Riverside County FAIR Plan policies jumped 509% in four years as insurers pulled back from wildfire risk
Citrus Belt Review: The California FAIR Plan's county data tells a story the statewide premium number flattens out. San Bernardino County held 65,132 FAIR Plan policies as of September 2025, up from 31,211 four years earlier — a 109% rise. Riverside's near-quintupling pushed it past most coastal counties in raw policy count. The two counties together hold roughly 122,000 policies, well over a sixth of the FAIR Plan's 642,010 statewide total.
FEMA's National Risk Index rates both counties "Very High" for wildfire exposure, and the growth concentrates in the foothill and mountain belt — Lake Arrowhead, Big Bear, Crestline, Idyllwild — not the flat valley floor where the bulk of the region's homeowners and its warehouse base sit.

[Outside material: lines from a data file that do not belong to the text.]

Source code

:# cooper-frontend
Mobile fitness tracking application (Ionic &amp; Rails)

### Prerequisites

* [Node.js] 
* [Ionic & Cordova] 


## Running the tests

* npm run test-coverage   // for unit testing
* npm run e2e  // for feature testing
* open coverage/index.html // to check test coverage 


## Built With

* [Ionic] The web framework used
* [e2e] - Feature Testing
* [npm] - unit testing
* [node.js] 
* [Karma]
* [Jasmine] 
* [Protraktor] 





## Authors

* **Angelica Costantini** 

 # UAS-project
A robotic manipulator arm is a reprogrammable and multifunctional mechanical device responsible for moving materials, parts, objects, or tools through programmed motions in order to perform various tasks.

The FAIR Plan is structurally a stopgap: it offers narrower coverage at higher cost than the admitted market it is replacing, and its statewide exposure has reached $750 billion as of March 2026. For the IE, the pattern marks a widening split between a low-risk economic core that still draws private carriers and a high-country residential belt increasingly dependent on the state backstop — a fault line that becomes a housing-market question as those policies compound.